Constructor injection will always happen before field inject, which would mean constructor code would not have access to field values if field injection was used.


The only point I would disagree with is the suggestion that field injection is not testable.  Provided you use Guice in your test harness, as the sample app does using Mycila, testing injected fields is entirely possible.

Constructor injection 

provides immutability, but the code is a lot less clear when there are multiple injections, especially when injecting providers.  As the Guice team describe it, the code is cumbersome.  A change to a sub-class constructor with a lot of injections is a real pain and can lead to mistakes.


Originally I used constructor injection for immutability, and experienced some lengthy and cumbersome code as a consequence.  The clarity of field injection is so tempting (which is why it tends to be used for code examples) ... that I decided to re-assess my thinking.

So which to go for?  

Ultimately it is up to you of course, and there are use cases for all of them.

After reading quite a few posts, with many opinions, I concluded that constructor injection is generally the best.  The main reasons:
  • immutability.  As something which is generally considered good practice, this is fairly strong argument in its own right ... final fields cannot be injected reliably as mentioned above, although Guice will not raise any errors.
  • consistency.  Although not essential, it may be helpful to default to one technique.  You can usually use constructor injection where field injection is used.  (There are exceptions, for example in servlets which are required to have a parameterless constructor). The reverse is less often true, if, for example, the constructor code needs to access the field values.
  • clarity.  If a constructor gets too long, I should probably refactor the class anyway, and avoiding  deep class hierarchies has other benefits.
  • risk.  Not a huge risk admittedly,  but it would be easy to forget why an injected field is not marked private, and automatically generate a setter for it.  Of course then the setter could be called elsewhere and displace the injected value.  That's fine if it is intentional, but it would be fairly easy to do accidentally.
     
 ... but the decision is not a religious one, so if I come across a scenario where field injection (or method injection) would do a better job, then I'd use it.  The default for me, though, is constructor injection, so I will update the sample app to reflect that.

But

It would be really good if someone could come up with a DI solution which combines the best of constructor and field injection ... :-)

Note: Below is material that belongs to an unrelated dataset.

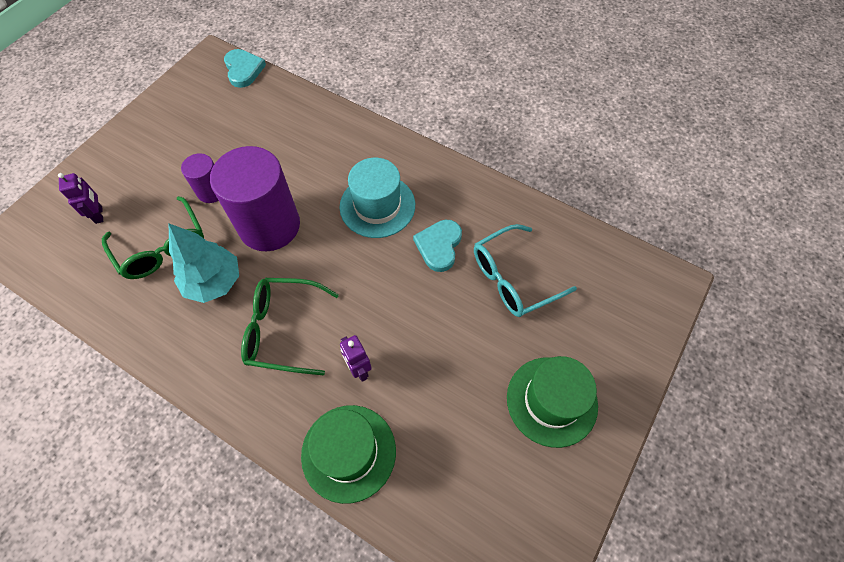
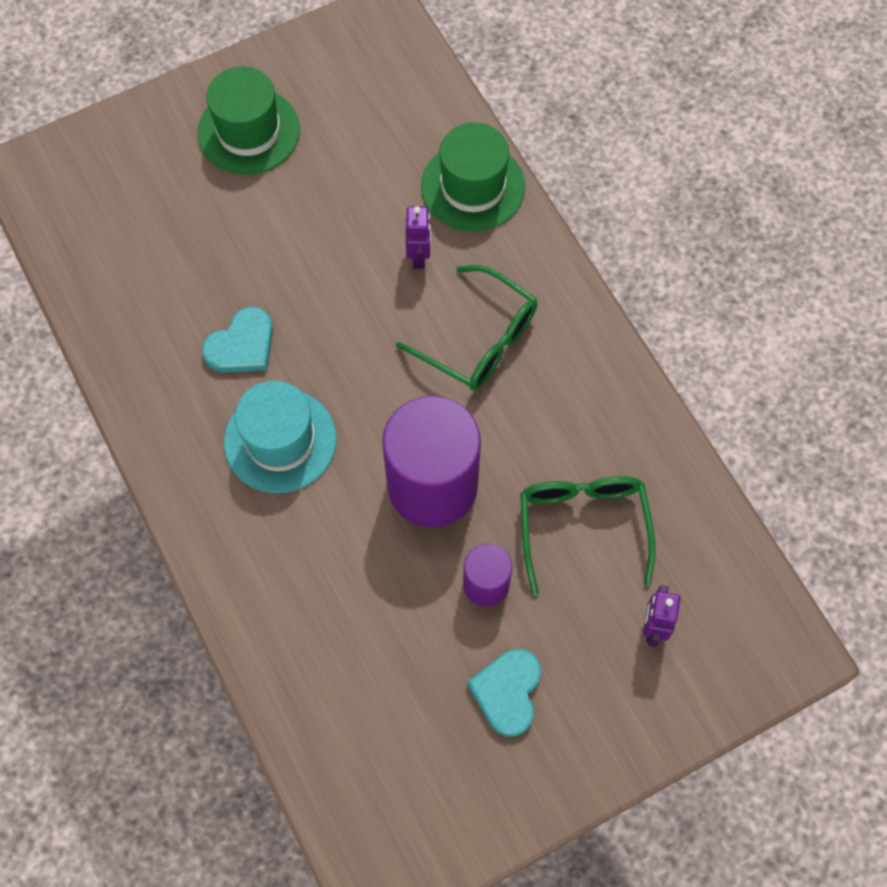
camera: 150 degrees left, 5 degrees up
(214, 282) = (535, 441): turquoise tree -> none
(243, 70) = (337, 816): turquoise heart -> turquoise heart (507, 692)
(513, 278) = (187, 263): turquoise glasses -> none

Thursday, November 15, 2012

Vaadin 7 Beta 9 and Guice

Updated to Beta 9


I have updated the sample app to use beta 9, and nothing broke.

Next task is to look at the new "page" structure with Views, and use Guice for injecting those too.

Vaadin 7 with Guice

Vaadin 7 with Guice

Vaadin 6 is an excellent UI development framework.  Vaadin 7 looks like being even better.

I am most looking forward most to the new navigation features - the logic seems much clearer, and appears to support the idea of multiple Ajax pages (from the user's point of view that is).  No more out of sync errors in multiple tabs!

It is a shame in some ways that dependency injection is not included as standard, but I can understand why - it would mean backing a particular DI  provider and perhaps shutting out a lot of developers. 

We made extensive use of Guice in an earlier project on Vaadin 6, and I became a real fan of the combination. Then I found this blog, which gave me an excellent start (thanks Christian) for integrating Vaadin 7 and Guice.  

I have slightly modified the example he gives.  I have taken out the GAE element, which I don't use, and added in JUnit testing using Guice.  My sample app doesn't do much, but if you open it in multiple tabs it demonstrates the use of Guice and multiple UI instances. 

I've also included Guice in the Ivy dependency management, another new feature of Vaadin 7.  I had intended to use Gradle as a much simpler alternative to Maven, but haven't got round to doing that - and I may just leave it with Ivy.

The sample code is currently written against Vaadin 7 beta 8, and I will try and update it as the Vaadin releases progress.